Developers increasingly use streaming languages to write their data processing applications. While a variety of streaming languages exist, each targeting a particular application domain, they are all similar in that they represent a program as a graph of streams (i.e. sequences of data items) and operators (i.e. data transformers). They are also similar in that they must process large volumes of data with high throughput. To meet this requirement, compilers of streaming languages must provide a variety of streaming-specific optimizations, including automatic parallelization. Traditionally, when many languages share a set of optimizations, language implementors translate the source languages into a common representation called an intermediate language (IL). Because optimizations can modify the IL directly, they can be re-used by all of the source languages, reducing the overall engineering effort. However, traditional ILs and their associated optimizations target single-machine, single-process programs. In contrast, the kinds of optimizations that compilers must perform in the streaming domain are quite different, and often involve reasoning across multiple machines. Consequently, existing ILs are not suited to streaming languages.
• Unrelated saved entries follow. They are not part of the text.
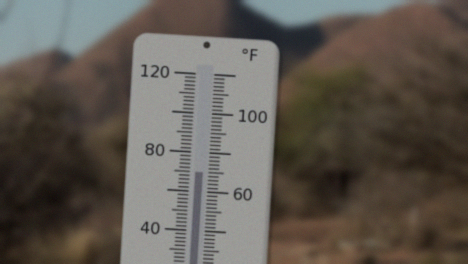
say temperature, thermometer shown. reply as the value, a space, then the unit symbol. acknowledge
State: 70 °F
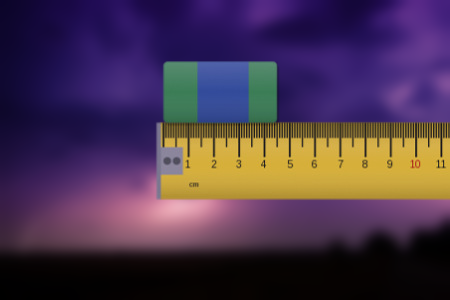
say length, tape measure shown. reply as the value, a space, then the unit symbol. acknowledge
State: 4.5 cm
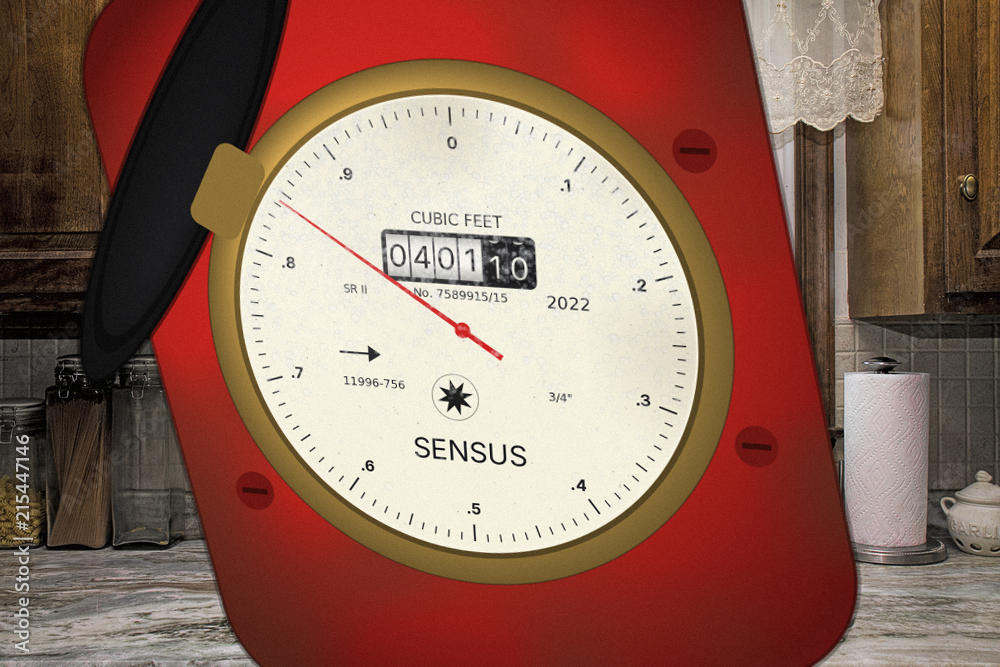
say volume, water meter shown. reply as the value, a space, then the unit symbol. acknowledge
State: 40109.84 ft³
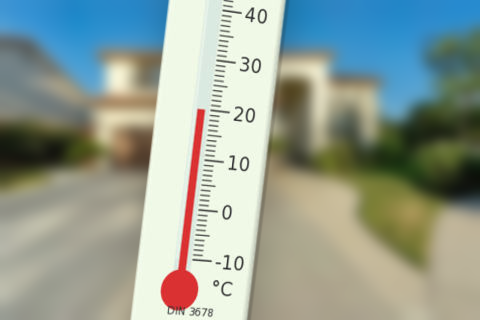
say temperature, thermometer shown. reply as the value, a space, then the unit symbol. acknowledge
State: 20 °C
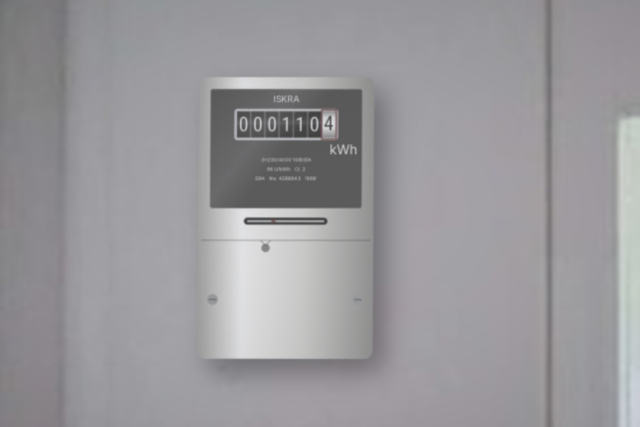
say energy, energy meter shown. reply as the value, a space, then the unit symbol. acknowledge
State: 110.4 kWh
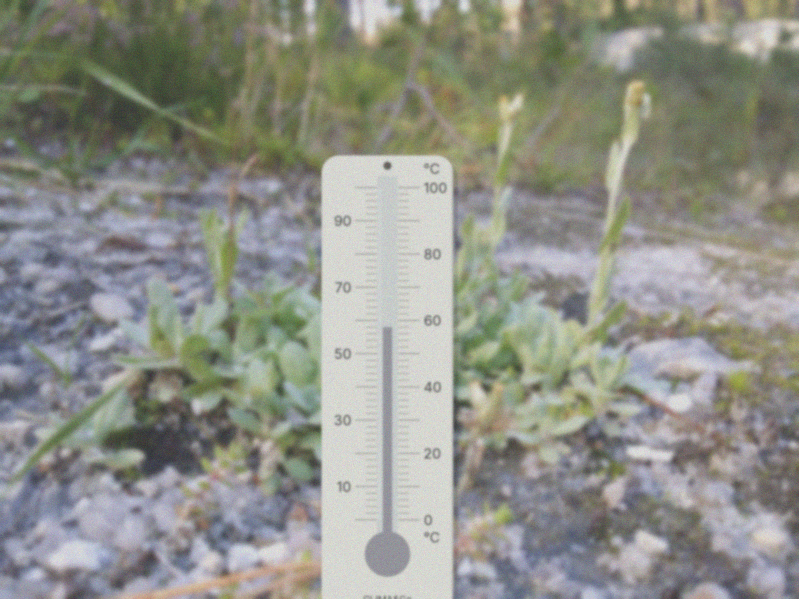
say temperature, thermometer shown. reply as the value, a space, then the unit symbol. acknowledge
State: 58 °C
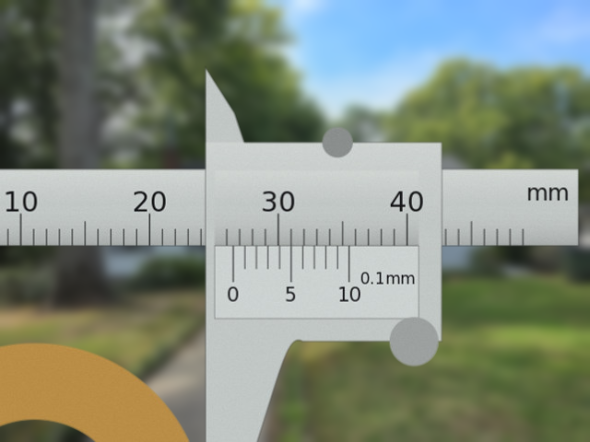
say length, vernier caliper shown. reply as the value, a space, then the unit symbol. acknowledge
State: 26.5 mm
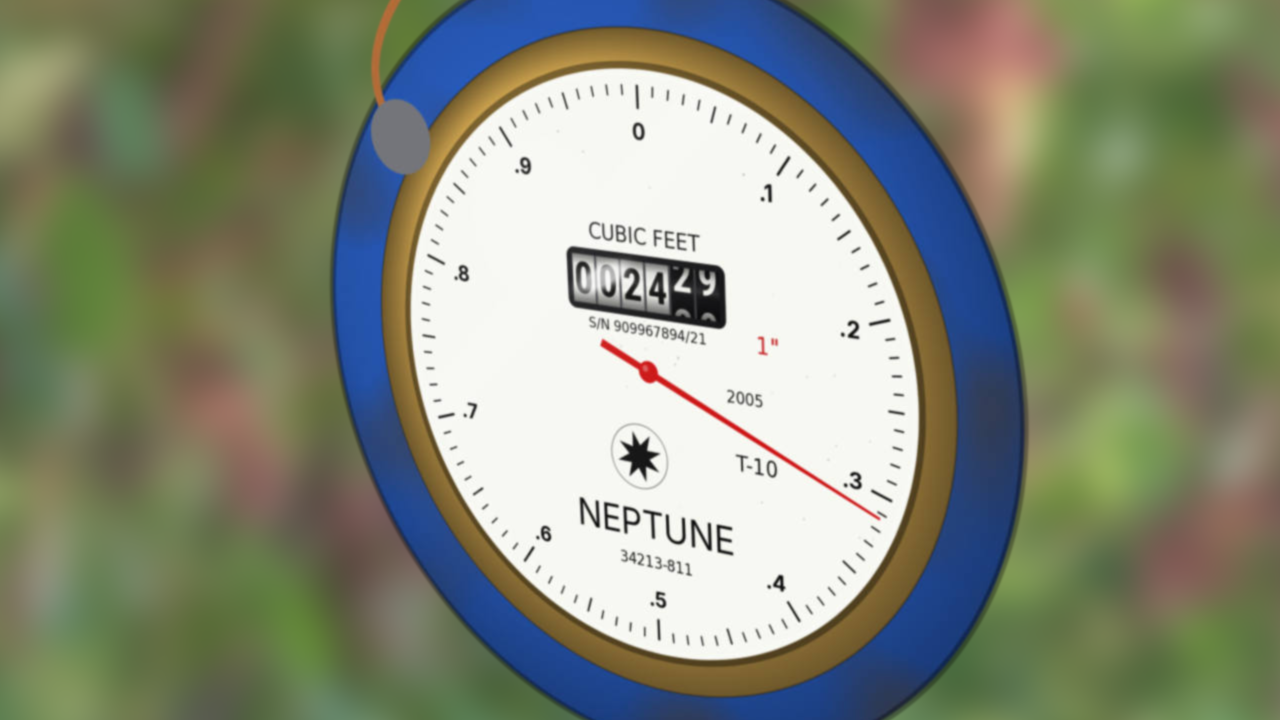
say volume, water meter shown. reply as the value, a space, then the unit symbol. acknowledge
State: 2429.31 ft³
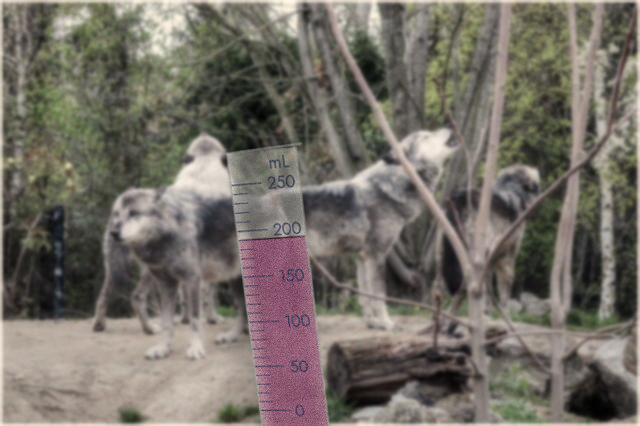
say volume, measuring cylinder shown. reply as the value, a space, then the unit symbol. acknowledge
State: 190 mL
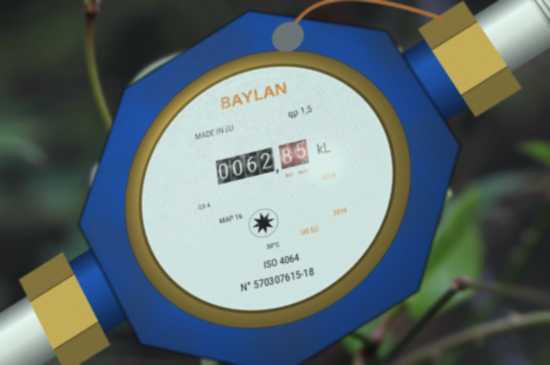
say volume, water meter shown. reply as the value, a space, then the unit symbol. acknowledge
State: 62.85 kL
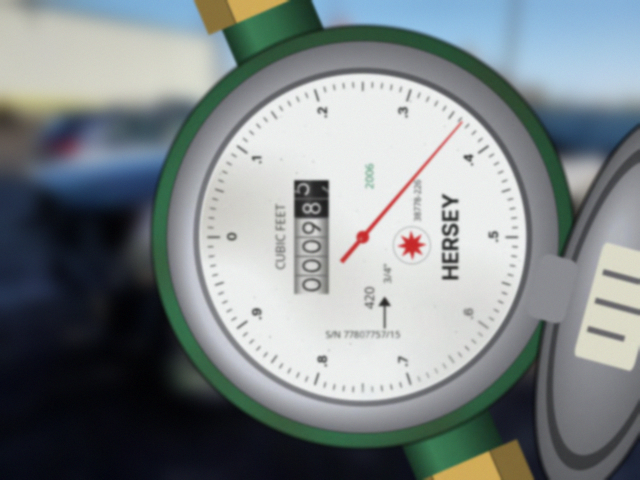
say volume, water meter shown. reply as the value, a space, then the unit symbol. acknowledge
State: 985.36 ft³
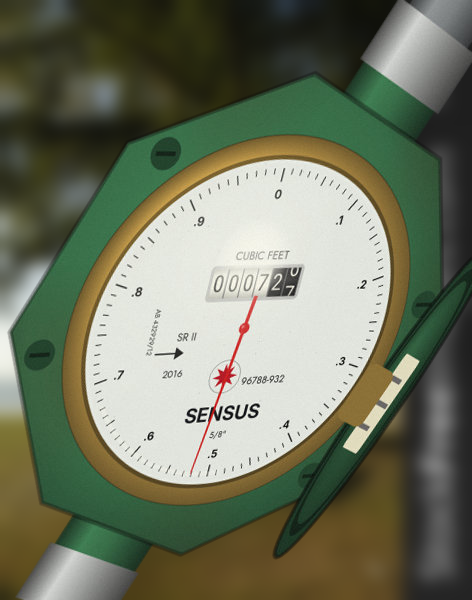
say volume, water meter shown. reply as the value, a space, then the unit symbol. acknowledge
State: 726.52 ft³
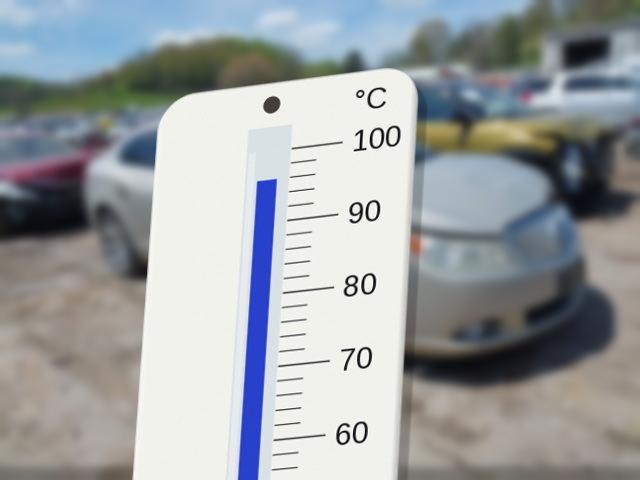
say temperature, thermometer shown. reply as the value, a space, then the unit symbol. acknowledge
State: 96 °C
This thesis addresses the problem of how to provide a reusable infrastructure for stream processing languages. Central to the approach is the design of an intermediate language specifically for streaming languages and optimizations. The hypothesis is that an intermediate language designed to meet the requirements of stream processing can assure implementation correctness; reduce overall implementation effort; and serve as a common substrate for critical optimizations. In evidence, this thesis provides the following contributions: (1) a catalog of common streaming optimizations that helps define the requirements of a streaming IL; (2) a calculus that enables reasoning about the correctness of source language translation and streaming optimizations; and (3) an intermediate language that preserves the semantics of the calculus, while addressing the implementation issues omitted from the calculus This work significantly reduces the effort it takes to develop stream processing languages, and jump-starts innovation in language and optimization design.